_TEXTO A REVISAR_
===============

Desde la barrera parecía fácil. Cuando era portavoz de la oposición en la Asamblea de Madrid, Mónica García, a quien le gustaba presentarse como “médica y madre”, no paraba de sacarle las vergüenzas en materia sanitaria a la emperatriz de Sol, Díaz Ayuso. Cada intervención contenía una retahíla de lecciones sobre lo que se debería hacer para arreglar el depauperado sistema público de la comunidad. Toda esa sabiduría se ha demostrado pirotecnia tras su nombramiento como ministra del ramo. Estos ya 16 meses de gestión se han caracterizado por mucho lirili y poco lerele. O, como le reprochó certeramente el consejero de Salud del Gobierno vasco, Alberto Martínez, por no hacer ni dejar hacer. Miren que no son muchas las competencias que mantiene su negociado, puesto que la sanidad es una de las materias más descentralizadas, pero su ejecución no puede ser más calamitosa. Lo volvemos a ver con el portazo sin contemplaciones a la propuesta de Martínez de reducir en un año el momento en que las médicas y los médicos en formación pueden ejercer –siempre cumpliendo con las debidas garantías y, desde luego, a partir de una decisión voluntaria– para tratar de aliviar la falta de profesionales, especialmente en atención primaria. Probablemente, no sea la solución óptima, pero ahora mismo la necesidad es tan acuciante que deberíamos sopesar los pros y los contras, sin perder de vista, por ejemplo, que hay estados de la Unión Europea en los que el tiempo de formación es menor. ¿Acaso son mucho peores los sistemas sanitarios de Francia e Italia que el del Estado español? Empieza a parecer que, tras el no del ministerio, de ciertas organizaciones gremiales y del equipo pancartero habitual, se esconde el vértigo a que se solucionen los problemas. ¿De qué se iban a quejar entonces?

Lo que nos vamos a reír cuando esto que ahora es inasumible sea lo mejor porque el Gobierno español necesite ciertos votos para sacar adelante no sé qué ley.

===============

_RELACIÓN DE ENTRADAS_
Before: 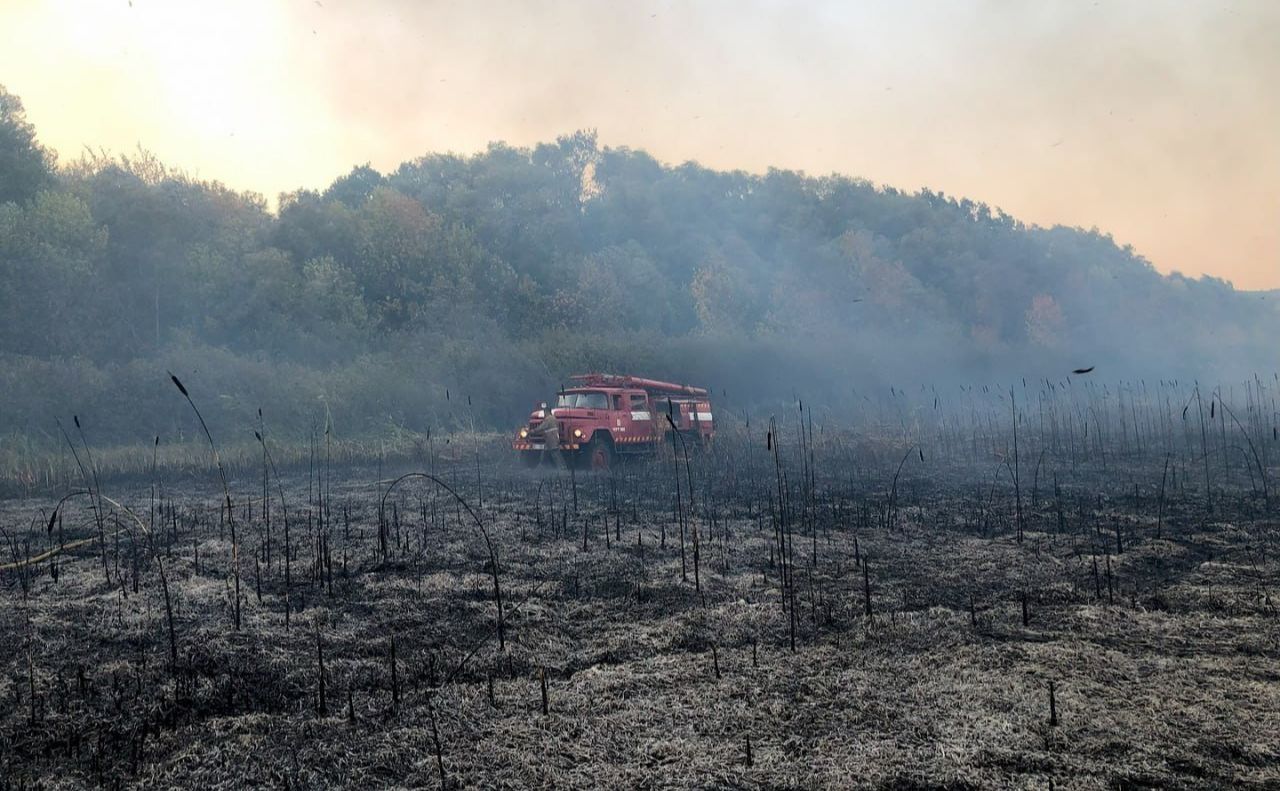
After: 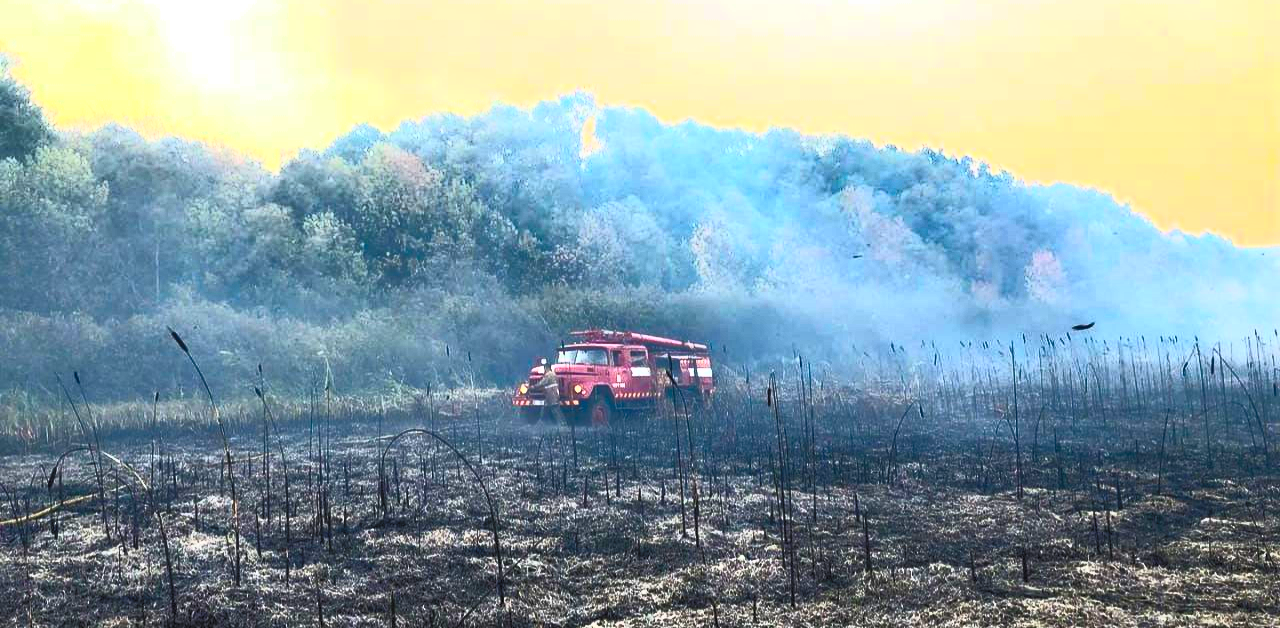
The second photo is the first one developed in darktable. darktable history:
shadows and highlights: radius 101.86, shadows 50.47, highlights -64.94, soften with gaussian
crop and rotate: top 5.669%, bottom 14.826%
contrast brightness saturation: contrast 0.995, brightness 0.995, saturation 0.997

===============

Actualice el fragmento del texto comenzando en "Lo que nos vamos" y terminando en "sé qué ley.", y sustituya "inasumible" por "inaceptable". Las entradas no guardan relación alguna con el texto.

Lo que nos vamos a reír cuando esto que ahora es inaceptable sea lo mejor porque el Gobierno español necesite ciertos votos para sacar adelante no sé qué ley.